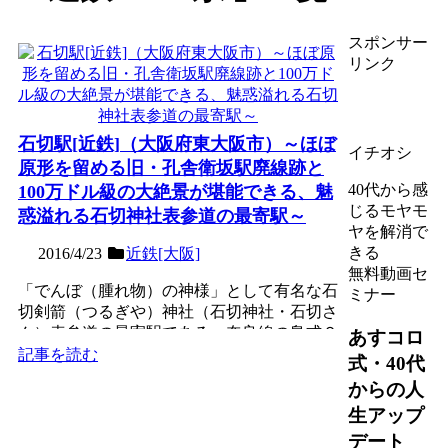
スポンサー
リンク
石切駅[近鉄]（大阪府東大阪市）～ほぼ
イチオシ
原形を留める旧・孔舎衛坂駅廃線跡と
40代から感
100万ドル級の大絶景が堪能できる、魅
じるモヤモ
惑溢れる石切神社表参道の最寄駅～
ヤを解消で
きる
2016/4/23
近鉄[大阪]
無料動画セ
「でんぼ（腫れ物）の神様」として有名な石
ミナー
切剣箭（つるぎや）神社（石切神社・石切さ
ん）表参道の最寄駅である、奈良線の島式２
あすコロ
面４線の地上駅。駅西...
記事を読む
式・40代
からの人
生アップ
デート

****************************************

Exercise directions —
A word-for-word transcription of the listing is needed, minus its images.

Written reply —
スポンサー
リンク
石切駅[近鉄]（大阪府東大阪市）～ほぼ
イチオシ
原形を留める旧・孔舎衛坂駅廃線跡と
40代から感
100万ドル級の大絶景が堪能できる、魅
じるモヤモ
惑溢れる石切神社表参道の最寄駅～
ヤを解消で
きる
2016/4/23
近鉄[大阪]
無料動画セ
「でんぼ（腫れ物）の神様」として有名な石
ミナー
切剣箭（つるぎや）神社（石切神社・石切さ
ん）表参道の最寄駅である、奈良線の島式２
あすコロ
面４線の地上駅。駅西...
記事を読む
式・40代
からの人
生アップ
デート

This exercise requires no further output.